## Assignment
Return the records word for word. Pictures do not belong in the copy.

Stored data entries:
--- START ---
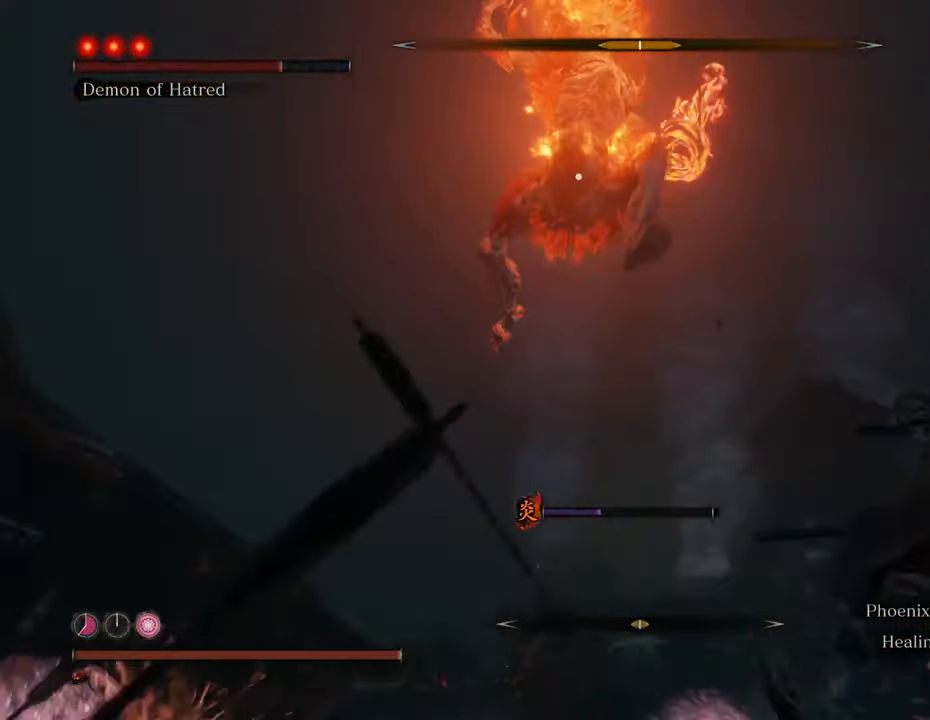
{"keys": ["d", "shift"], "mouse": [], "events": [[150, "space", "down"], [433, "space", "up"]]}
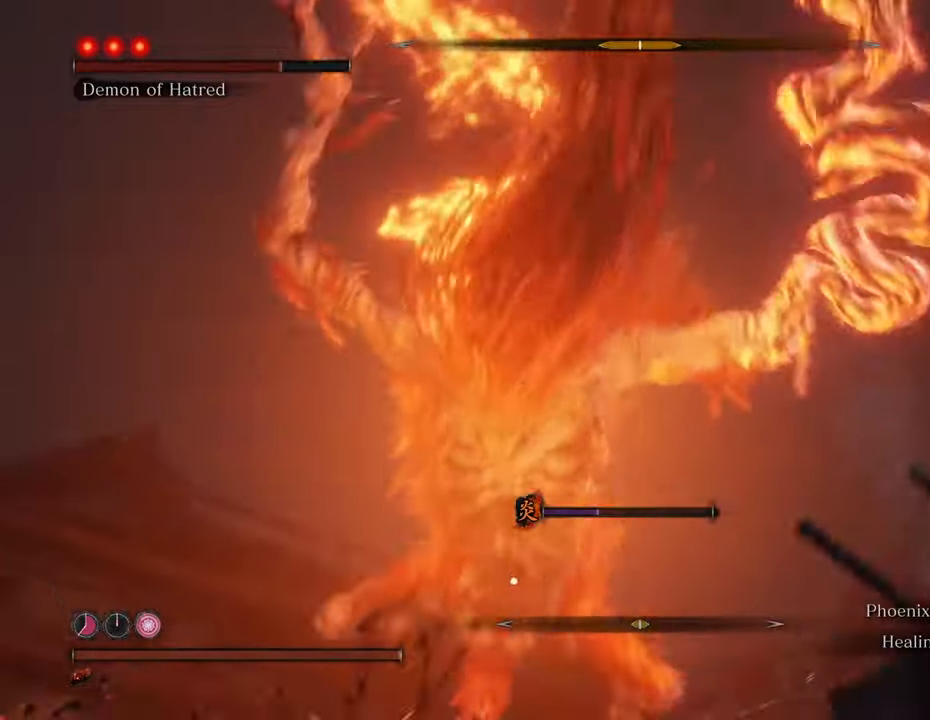
{"keys": ["d", "s"], "mouse": [], "events": [[216, "s", "down"], [250, "shift", "up"]]}
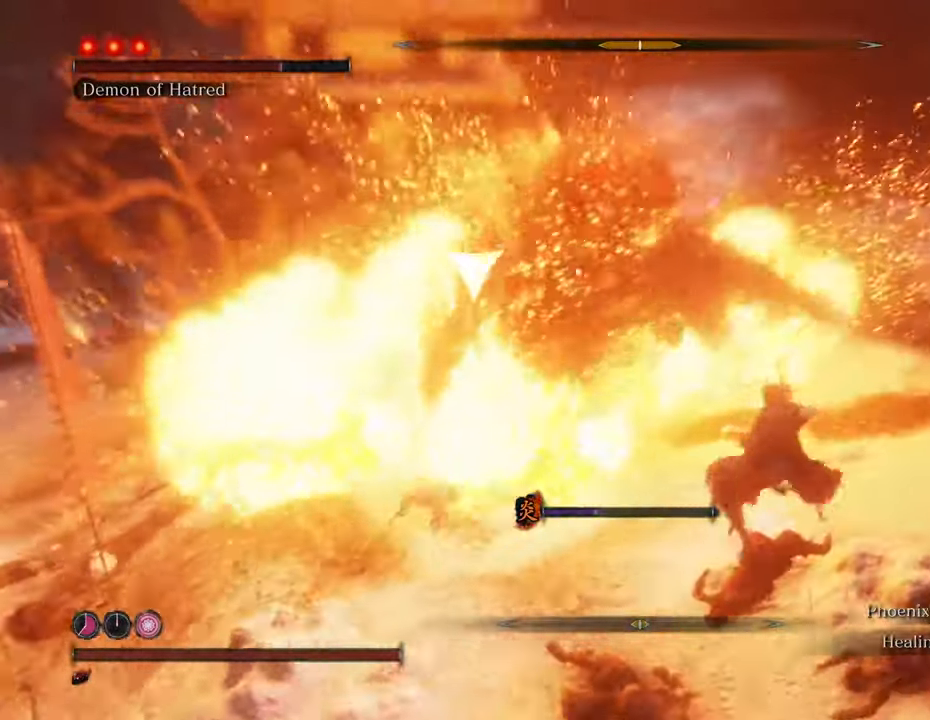
{"keys": ["d", "w"], "mouse": [], "events": [[183, "s", "up"], [416, "w", "down"]]}
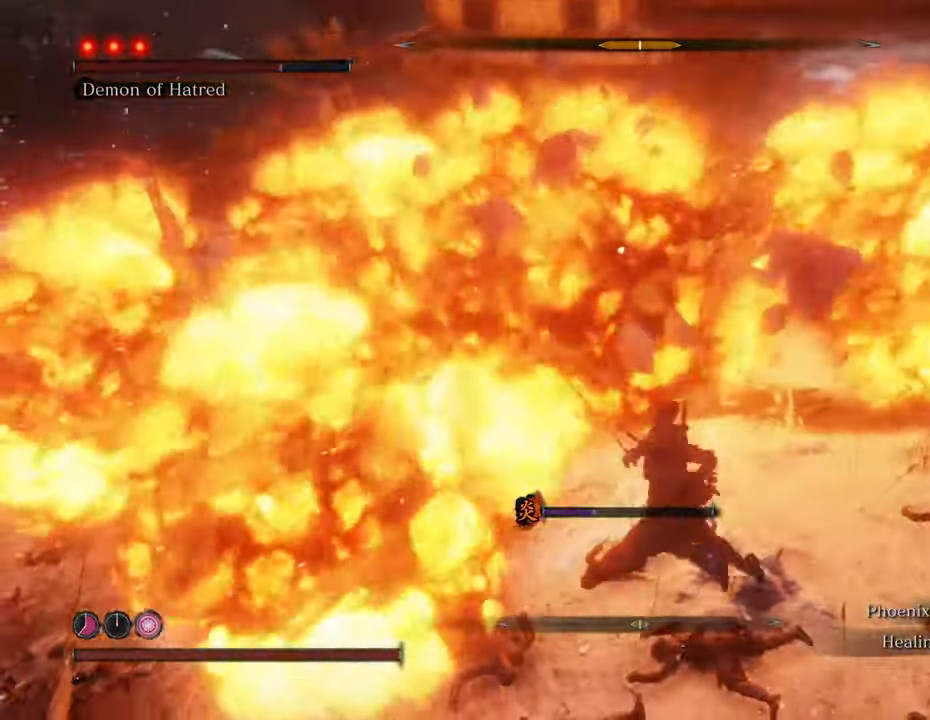
{"keys": ["w"], "mouse": [], "events": [[50, "d", "up"]]}
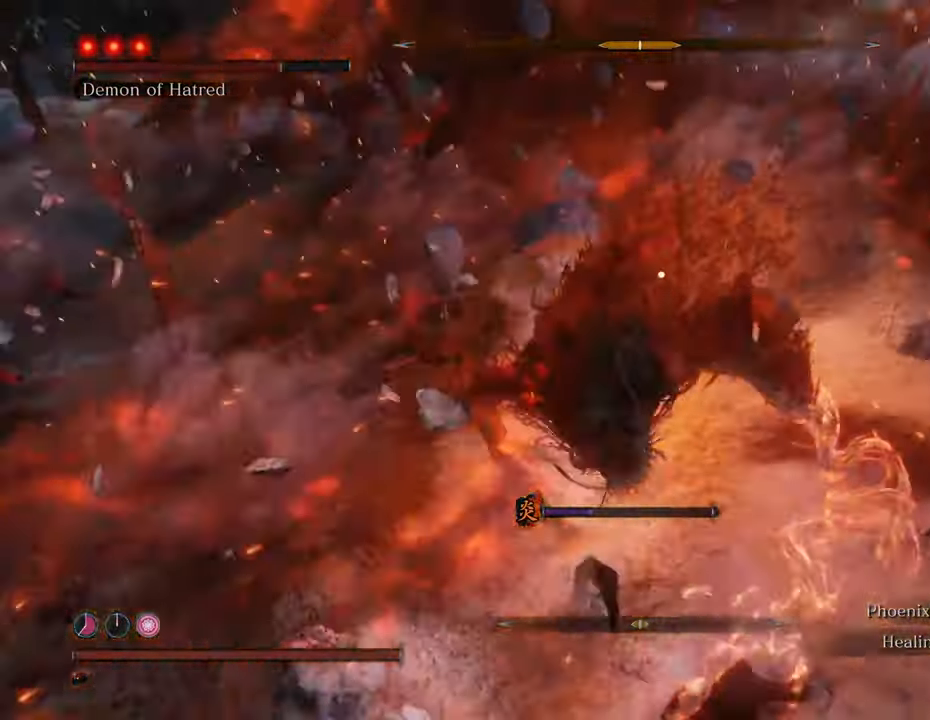
{"keys": ["w"], "mouse": ["left"], "events": [[166, "mouse_left", "down"], [250, "mouse_left", "up"], [350, "mouse_left", "down"], [400, "mouse_left", "up"], [500, "mouse_left", "down"]]}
--- END ---
## Your response
{"keys": ["d", "shift"], "mouse": [], "events": [[150, "space", "down"], [433, "space", "up"]]}
{"keys": ["d", "s"], "mouse": [], "events": [[216, "s", "down"], [250, "shift", "up"]]}
{"keys": ["d", "w"], "mouse": [], "events": [[183, "s", "up"], [416, "w", "down"]]}
{"keys": ["w"], "mouse": [], "events": [[50, "d", "up"]]}
{"keys": ["w"], "mouse": ["left"], "events": [[166, "mouse_left", "down"], [250, "mouse_left", "up"], [350, "mouse_left", "down"], [400, "mouse_left", "up"], [500, "mouse_left", "down"]]}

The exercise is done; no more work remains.